Lexus and GMC are Top-Ranked Brands for Customer Satisfaction with Dealer Service
The CSI Study measures customer satisfaction among vehicle owners who visit a dealership service department for maintenance or repair work during the first 3 years of ownership. Satisfaction is examined across five measures, listed in order of importance: service quality; service initiation; service advisor; service facility; and vehicle pick-up. Survey responses received from 91,000 owners and lessees of 2008 to 2012 model-year vehicles were included in the study.
The 2013 CSI Study finds that manufacturer and dealer investments in improving the customer service experience are producing more highly satisfied and loyal service customers. "Dealers have made significant investments in key customer touch points--people, improved processes, and customer waiting areas--which are having a profoundly positive impact on their customers," said Chris Sutton, senior director at J.D. Power and Associates. "Dealerships are placing more emphasis on the service advisor's role, which is essential to effectively handling service customers."
In the 2013 CSI Study, customer satisfaction with service at a dealership increases 10 points to 797 (on a 1,000-point scale) from 787 in 2012. Moreover, dealer service facilities have expanded their lead in overall satisfaction, compared with independent service facilities, by 6 points, to a 44-point gap, despite service customers spending an average of $44 at independent facilities, compared with $118 at dealer service facilities.
According to the study, 77% of customer visits to dealer service departments during the first 3 years of ownership are for vehicle maintenance, an increase from 72% last year and 63% in 2011. This shift in the proportion of maintenance work to repair work is one of the contributing factors to the increase in overall satisfaction.
"The service mix continues to shift to maintenance and away from repairs, which is a testament to the improvement in vehicle quality and dependability," said Sutton. "Owner satisfaction is generally higher for maintenance than for repairs for several reasons, primarily because maintenance tends to be less expensive and time-consuming and can be scheduled and completed at the owner's convenience."
Analysis from the CSI Study shows that there is a direct correlation between service satisfaction and loyalty, with 79% of vehicle owners indicating that they "definitely will" return to their dealership for maintenance and repairs during the vehicle's warranty period. However, loyalty decreases after the vehicle warranty expires, with 64% of vehicle owners indicating they "definitely will" bring their vehicle back to the dealership for maintenance and repairs after the warranty expires.
Among vehicle owners who say they are "delighted" (satisfaction score of 901 or better) with their dealer service experience, loyalty rates increase substantially, and 59% of "delighted" owners also say they will purchase or lease their next vehicle from the same brand.

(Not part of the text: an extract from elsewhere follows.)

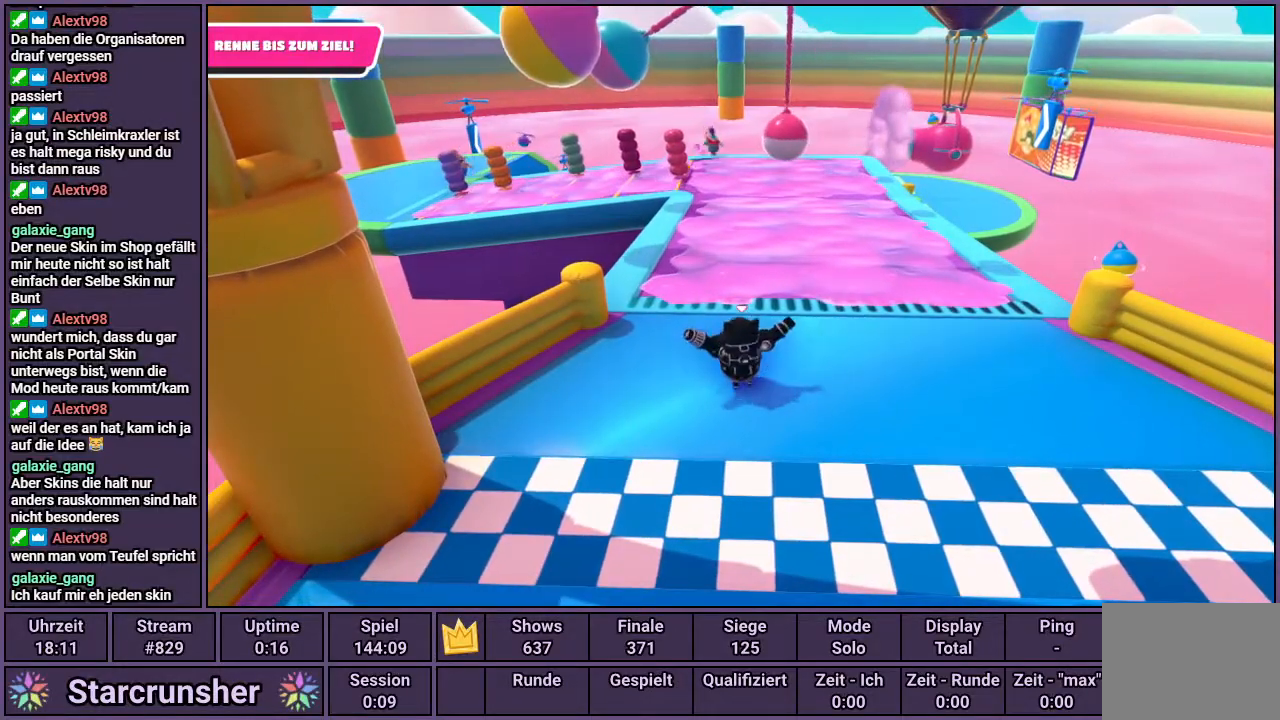
{"buttons": [], "left_stick": "center", "right_stick": "center", "events": []}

"The service experience has a profound impact on vehicle owners, not just on where they take their vehicle the next time they need maintenance or repairs, but also on their next vehicle purchase," said Sutton. "Dealers know this, and most are taking the appropriate steps to ensure their customers have the best experience possible."
To improve satisfaction with dealer service, J.D. Power recommends that, whenever possible, vehicle owners schedule their dealer service appointment in advance. If the vehicle must remain at the dealership for maintenance or repair, owners should ask the service advisor for a loaner vehicle. Many dealerships offer such vehicles for use by service customers, so do not be afraid to ask.